消灯時間になっても痛みは治まりません。というか、同じ姿勢でいるので自然に治まるはずもないのですが。昼間ぐっすり眠ったせいか、寝逃げすることもできません。半泣きになりながら数時間、朝を待ち続けました。

その後、痛みに耐えきれず、結局ナースコールを押してデパスをもらうことになるのですが。よく眠れました。万歳!!!ありがとうデパス!!!

 

同室のおばちゃん曰く、寝た後も私はうなされながら泣いていたそうです。とんだ迷惑をかけました。翌日、安静解除の指示を受けて一番にしたのは、膝を曲げ、起き上がることでした。起き上がることができるって素晴らしい。寝たきりは本当に辛いです。鬱陶しくてたまらなかった管たちも、点滴を除いて全て外されました。

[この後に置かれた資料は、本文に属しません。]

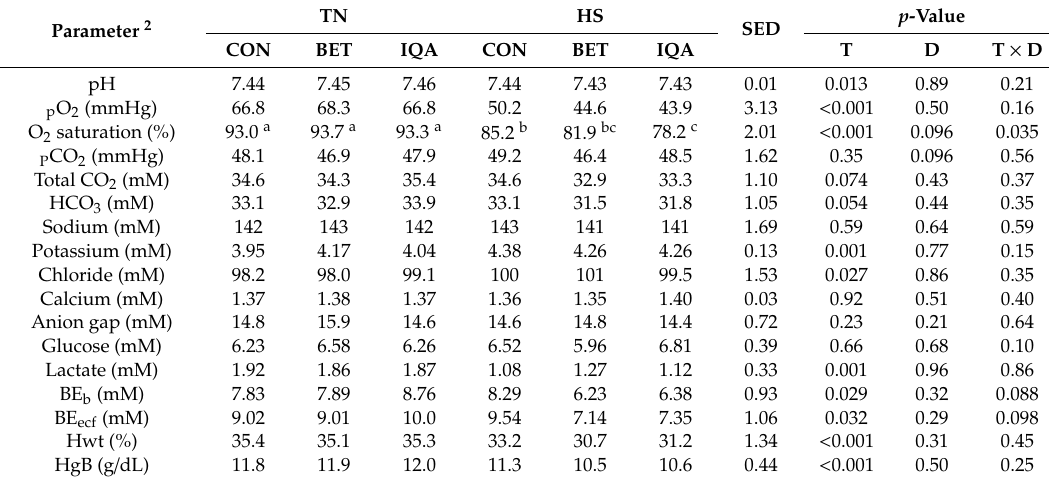
Table 2. E ff ect of thermoneutral (TN) and heat stress (HS) conditions and control (CON), betaine (BET) or isoquinoline alkaloids (IQA) diets on blood gases and electrolytes 1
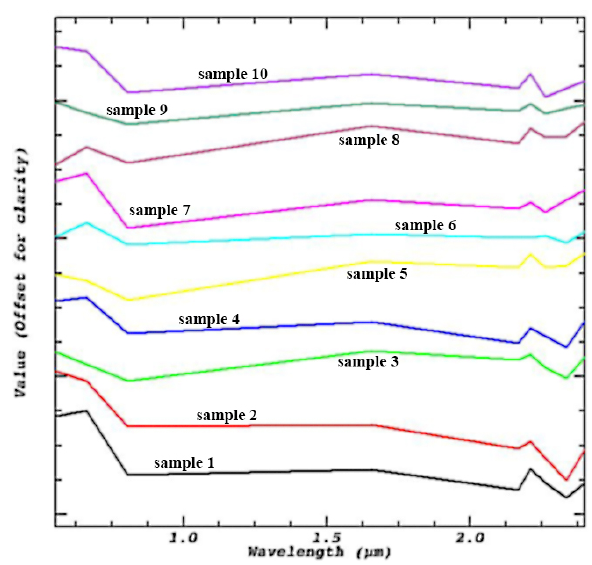
Figure 4. Z-Profile related to the locations of sampling obtained from ASTER image.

 歩いてみたら、すっかり筋肉が落ちて老人のようになっていました。フラフラです。少し寝たきりの生活を送るだけで人はこんなに歩けなくなるものなのかと驚きました。

 

抗菌薬?を2~3パック点滴し、その後晴れて自由の身となりました。数日間、様子を見たり傷の手当てをする時間が設けられました。

退院の日、久しぶりに外へ出ると病院の近くで桜が咲いていました。少し寄り道をして、桜を満喫しつつ家へと帰りました。